*Por Felipe Anderson, especialista em direito público no escritório Aparecido Inácio e Pereira Advogados Associados
Ao contrário do jargão popular do mundo futebolístico, a regra não é clara. Comumente no mundo jurídico nos deparamos com situações em que a “regra” a ser aplicada no caso em concreto não é óbvia. Não bastasse a atividade hermenêutica de ter que se retirar do texto legal a norma que o legislador buscou aplicar, ou o próprio constituinte, quando estamos nesse nível de análise legal existe a necessidade de conformação das normas diante do caso em concreto, mesmo quando se aparenta haver um conflito entre elas.
Quando tais conflitos se encontram na esfera constitucional, na estrutura judiciária brasileira compete ao Supremo Tribunal Federal (STF) dar a última palavra. Recentemente, o próprio STF se viu diante da análise do seguinte aparente conflito de normas: a transitoriedade (ou até mesmo precariedade) dos contratos temporários de agentes públicos e o direito à licença-maternidade e estabilidade da gestante.
O artigo 37 da Constituição Federal estabelece em seus incisos:
Art. 37
(…)
II – a investidura em cargo ou emprego público depende de aprovação prévia em concurso público de provas ou de provas e títulos, de acordo com a natureza e a complexidade do cargo ou emprego, na forma prevista em lei, ressalvadas as nomeações para cargo em comissão declarado em lei de livre nomeação e exoneração;
(…)
IX – a lei estabelecerá os casos de contratação por tempo determinado para atender a necessidade temporária de excepcional interesse público;
As hipóteses apresentadas nos incisos II e IX do artigo 37 da Constituição são as exceções ao princípio do concurso público. Na primeira hipótese, o cargo em comissão é dotado da chamada precariedade, que é possibilidade da livre nomeação e da livre exoneração do agente público, sem necessidade de motivação vinculada.

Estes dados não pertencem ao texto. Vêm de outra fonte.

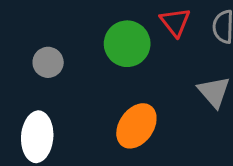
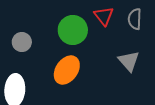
orange ellipse: (136, 126) -> (67, 70), moved

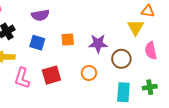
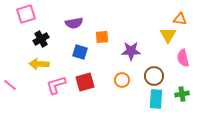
orange square: (68, 40) -> (102, 37), moved
blue square: (37, 43) -> (80, 52), moved
brown circle: (121, 59) -> (154, 76), moved
pink L-shape: (22, 78) -> (56, 85), turned 55

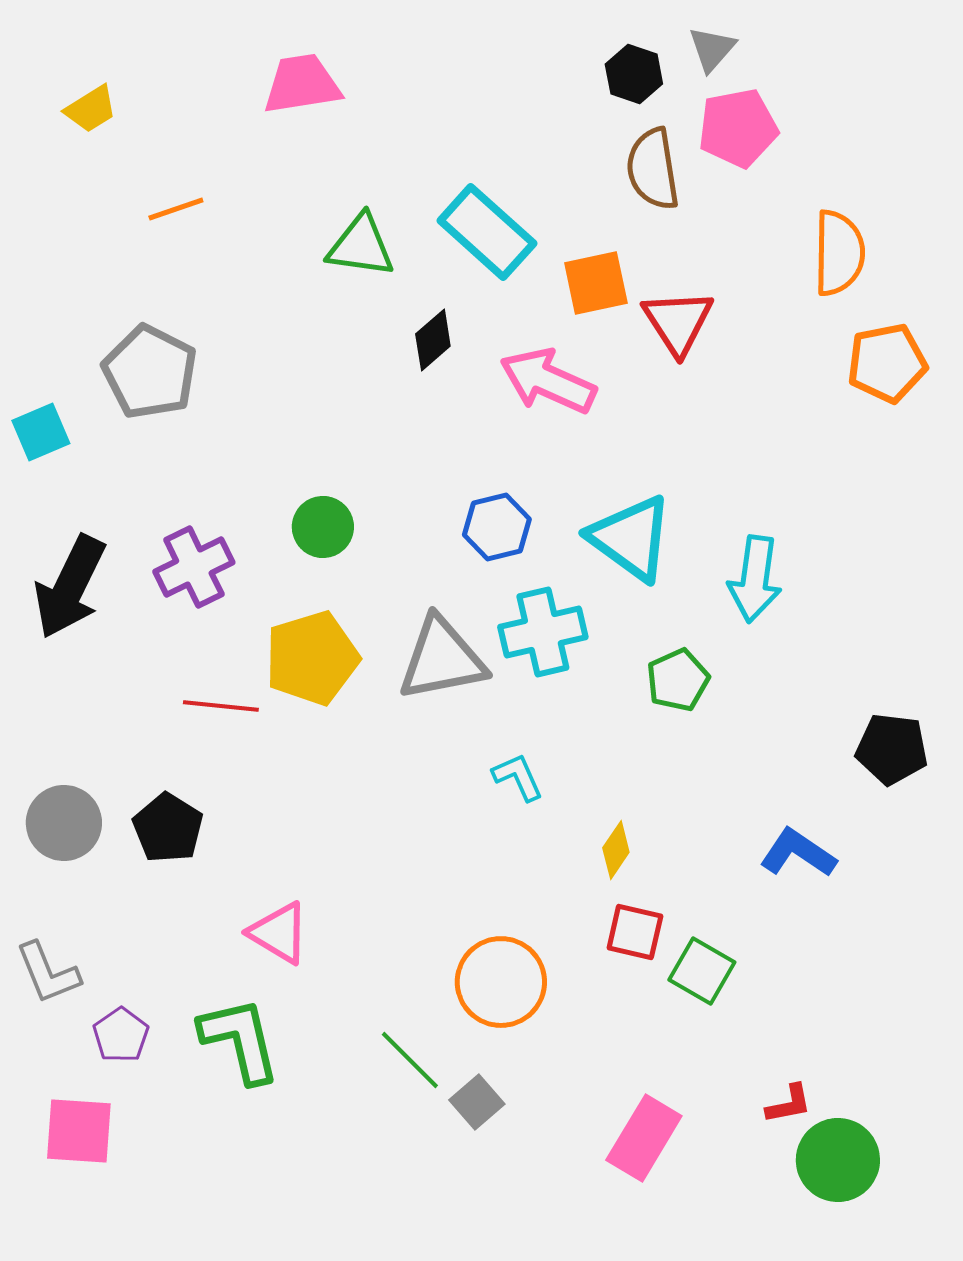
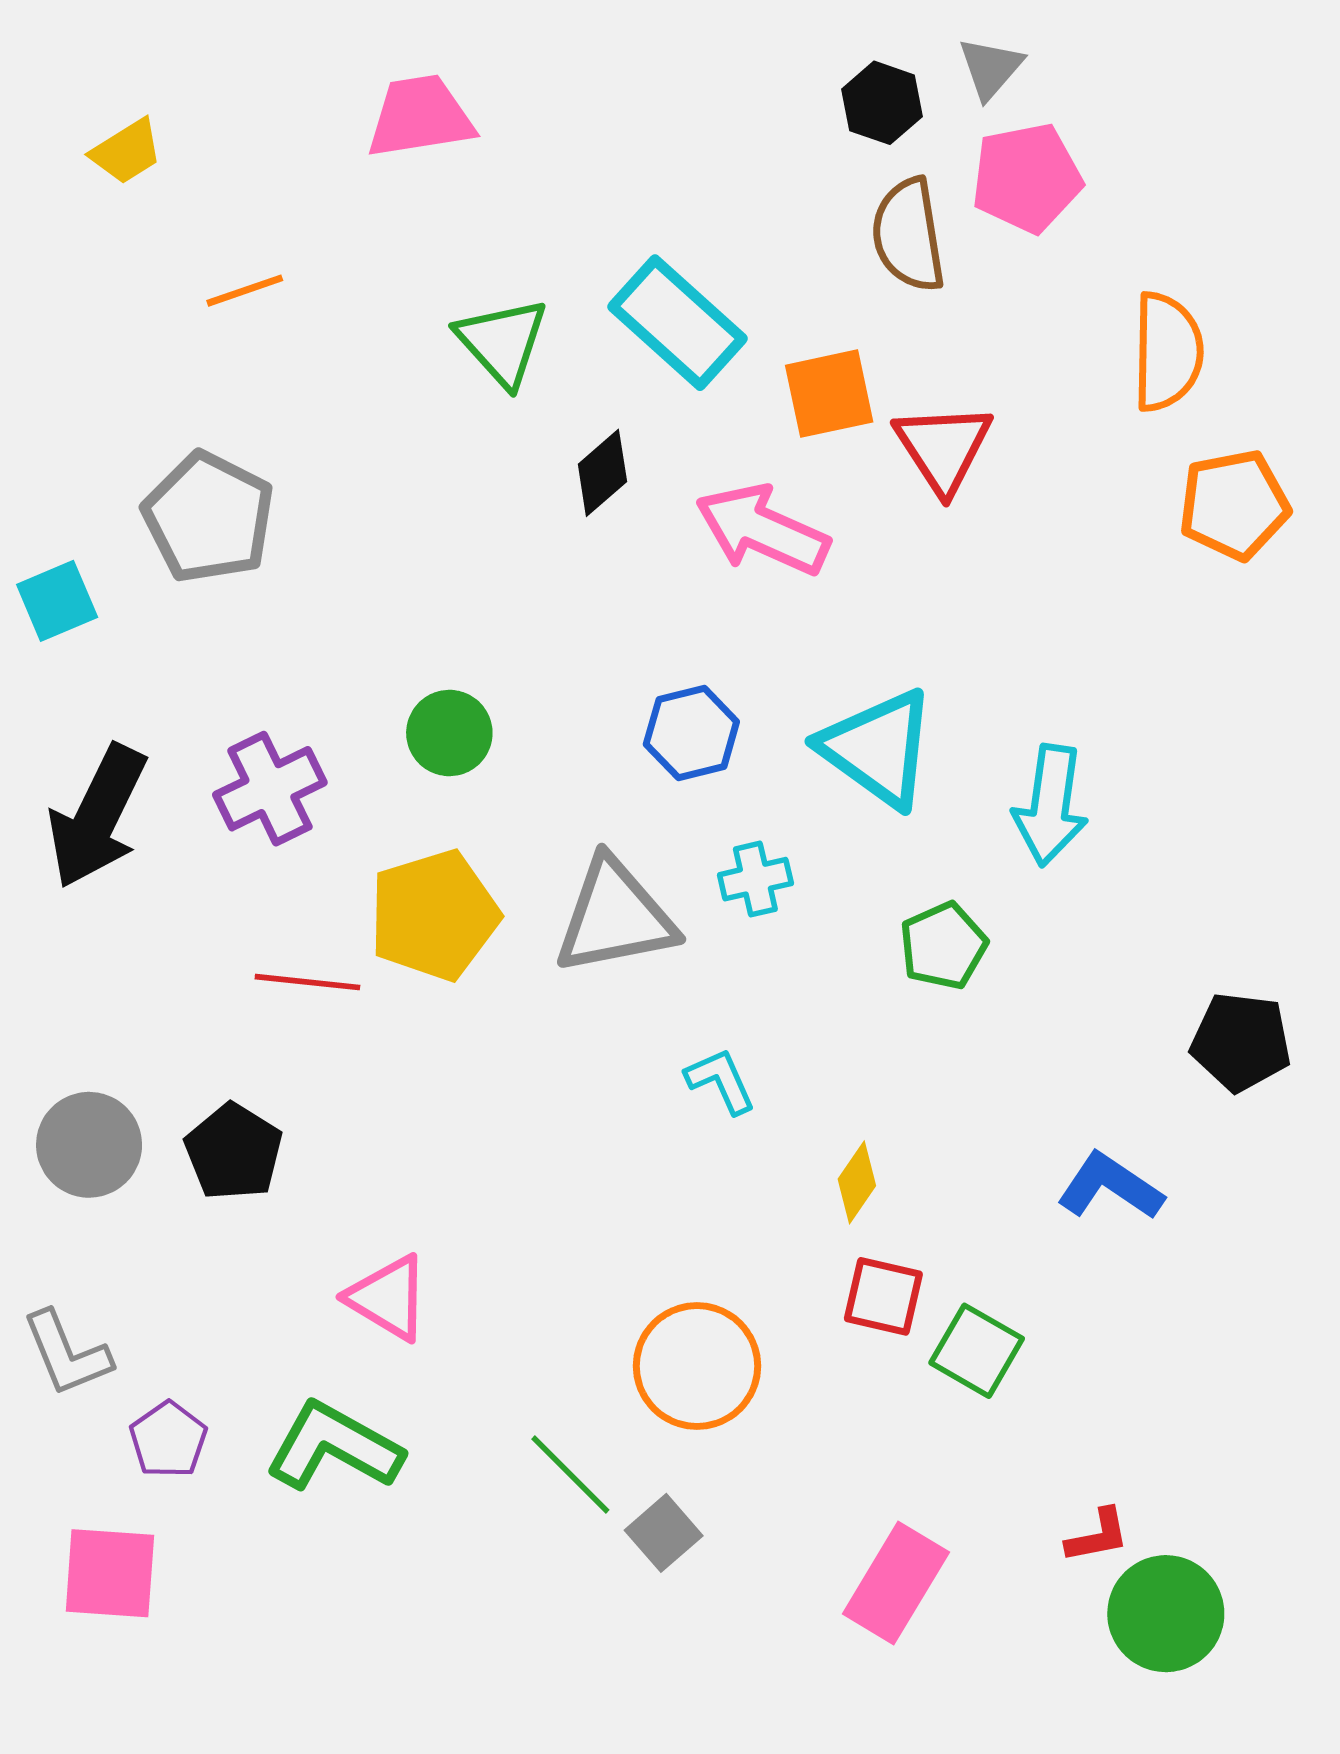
green triangle: (361, 246) -> (502, 342), turned 40
cyan cross: (543, 632) -> (755, 879), size x0.6
green L-shape: (240, 1040) -> (334, 1447), turned -48

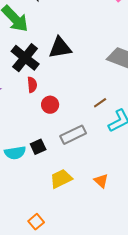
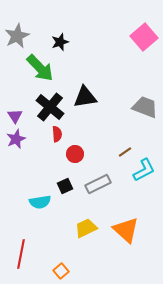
black square: (38, 147) -> (65, 186), moved
orange triangle: (101, 181) -> (126, 230), size x1.8

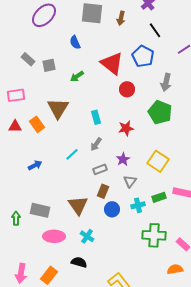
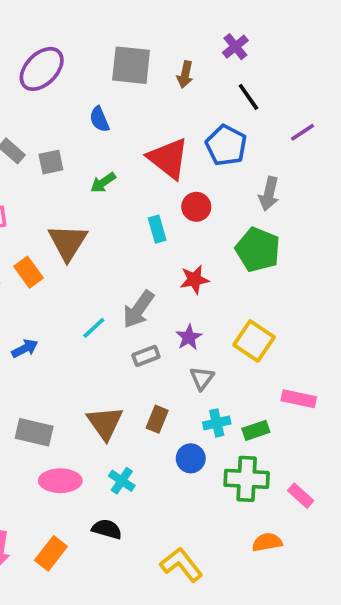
cyan rectangle: (96, 117) -> (157, 229), moved
gray arrow: (96, 144) -> (139, 309), size x1.5
brown rectangle: (103, 191) -> (157, 419), moved
green rectangle: (159, 197) -> (256, 430), moved
blue circle: (112, 209) -> (191, 458), moved
orange semicircle: (175, 269) -> (267, 542), moved

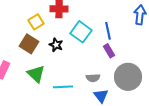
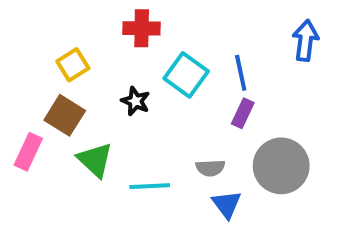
yellow square: (36, 22) -> (73, 65), moved
brown square: (29, 44) -> (65, 115), moved
purple rectangle: (109, 51) -> (243, 113), turned 56

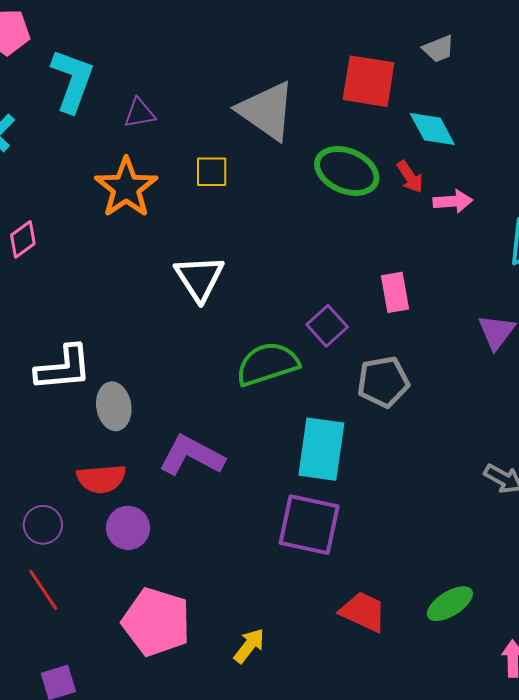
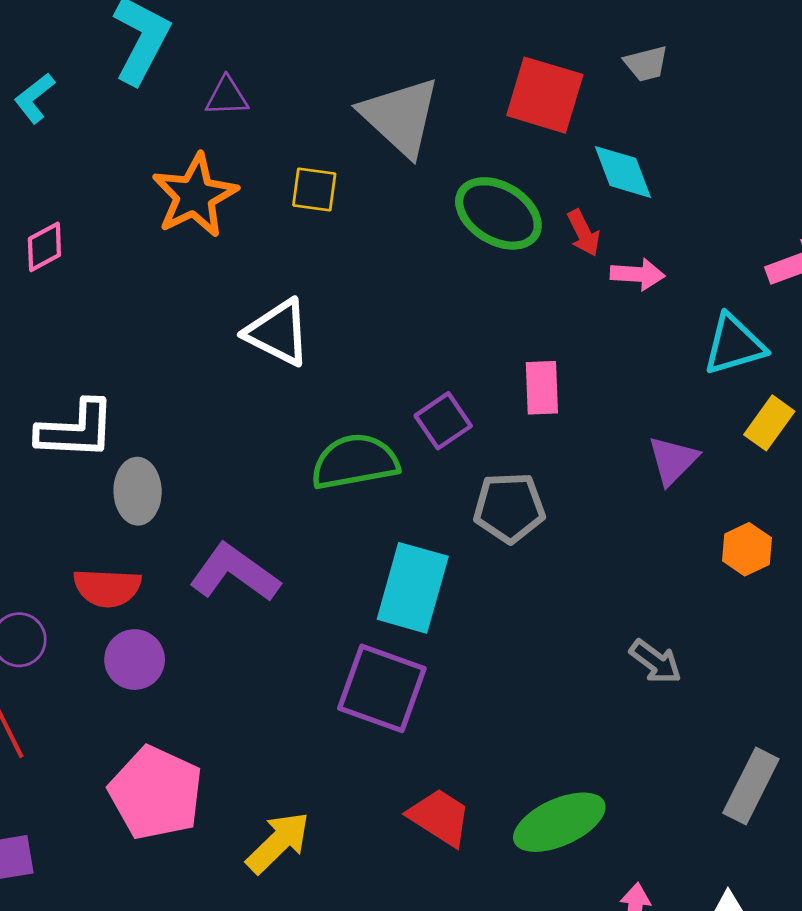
white triangle: (199, 278) -> (278, 332), turned -38
green ellipse: (450, 604) -> (559, 822), size x1.4
yellow arrow: (249, 646) -> (278, 843), size x1.4

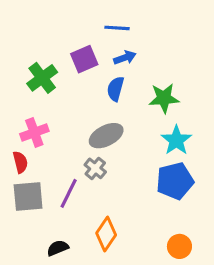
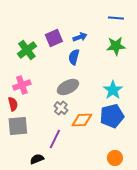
blue line: (117, 28) -> (116, 18), moved
green star: (164, 98) -> (116, 46), moved
purple line: (69, 193) -> (55, 139), moved
orange diamond: (106, 234) -> (82, 120), moved, turned 55

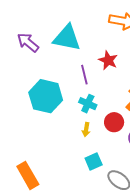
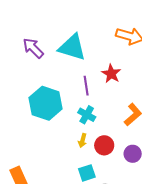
red circle: (114, 122) -> (104, 145), moved

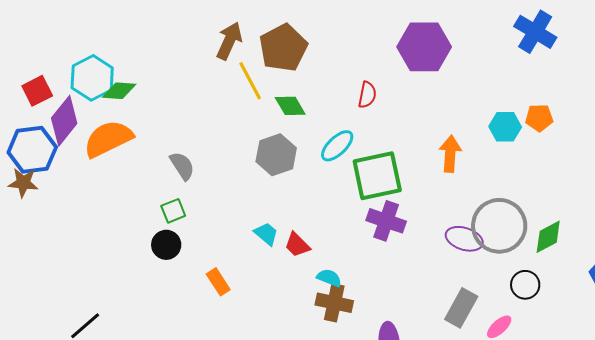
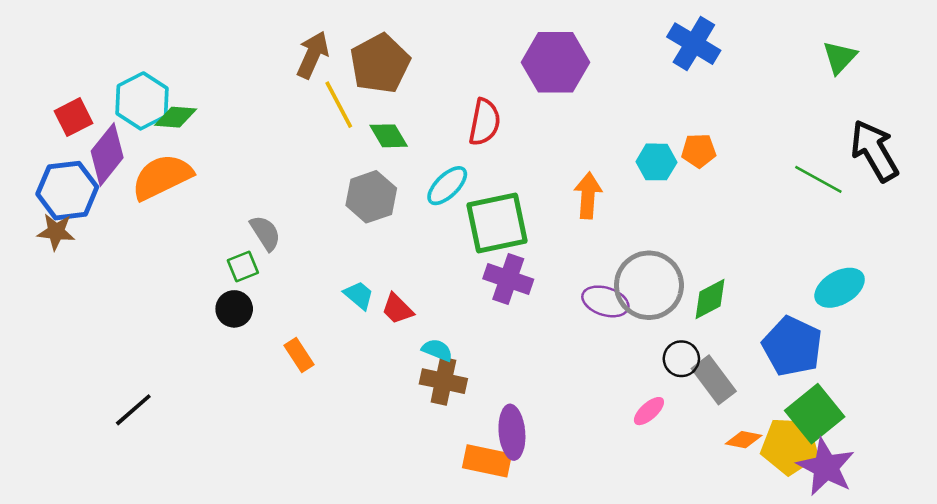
red semicircle: (367, 95) -> (485, 122), size x1.4
gray semicircle: (182, 166) -> (265, 233), moved
gray rectangle: (461, 308) -> (714, 380), moved, turned -66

Já a segunda hipótese, no caso de contratação por tempo determinado por necessidade excepcional de interesse público, conforme o nome já anuncia, possui natureza transitória com temporalidade pré-definida.
Pelas próprias características dos vínculos há que se conceber que não se aplica a essas espécies de agentes públicos todas as garantias previstas aos servidores públicos (em sentido estrito) e aos empregados públicos, a mais marcante delas, a estabilidade do artigo 41 da Constituição Federal.
Neste cenário erigiu-se ao Supremo Tribunal Federal o debate acerca do direito à licença maternidade e a estabilidade provisória de servidora contratada nessas hipóteses (cargo em comissão ou contrato temporário).
O aparente conflito aqui posto cingia-se na situação em que, se o servidor com cargo em comissão pode ser exonerado a qualquer momento, não há que se falar em manutenção do vínculo em caso de gravidez, haja vista que não há necessidade de motivação para exoneração deste servidor. De igual modo, o trabalhador temporário, ao iniciar seu vínculo com o poder público já possui ciência de quando iria se desligar, de modo que mantê-lo após findo o vínculo pré-definido do contrato poderia ferir a legalidade prevista no caput do art. 37 da Constituição Federal.
Diante deste imbróglio o Supremo Tribunal Federal em decisão histórica, através do Tema 542, definiu a seguinte tese:
“A trabalhadora gestante tem direito ao gozo de licença maternidade e à estabilidade provisória, independentemente do regime jurídico aplicado, se contratual ou administrativo, ainda que ocupe cargo em comissão ou seja contratada por tempo determinado”.
No caso concreto, corretamente ao nosso ver, a Suprema Corte decidiu pela prevalência do direito à proteção à maternidade e à primeira infância previsto nos artigos 6º, 226 e 227, à temporalidade do vínculo de trabalhadores. Entendeu Ministro Luiz Fux, relator do caso acompanhando por unanimidade por seus pares, que a garantia ao pleno trabalho da mulher é protegido pela Constituição Federal, independentemente do vínculo que ela o tenha com a Administração Pública, pois, neste caso, é fundamental para o desenvolvimento infantil que a criança esteja acompanhada pela mãe, que, por sua vez, para ter uma plena recuperação física e mental no pós-parto, é fundamental que lhe seja garantido seus direitos sociais constitucionalmente consagrados.
Neste cenário, fundamental decisão do Supremo para garantia da figura feminina no mercado de trabalho, mesmo àquelas com vinculação temporária com o próprio Estado que deve ser, de fato, o primeiro a se preocupar com a garantia dos direitos sociais dos trabalhadores.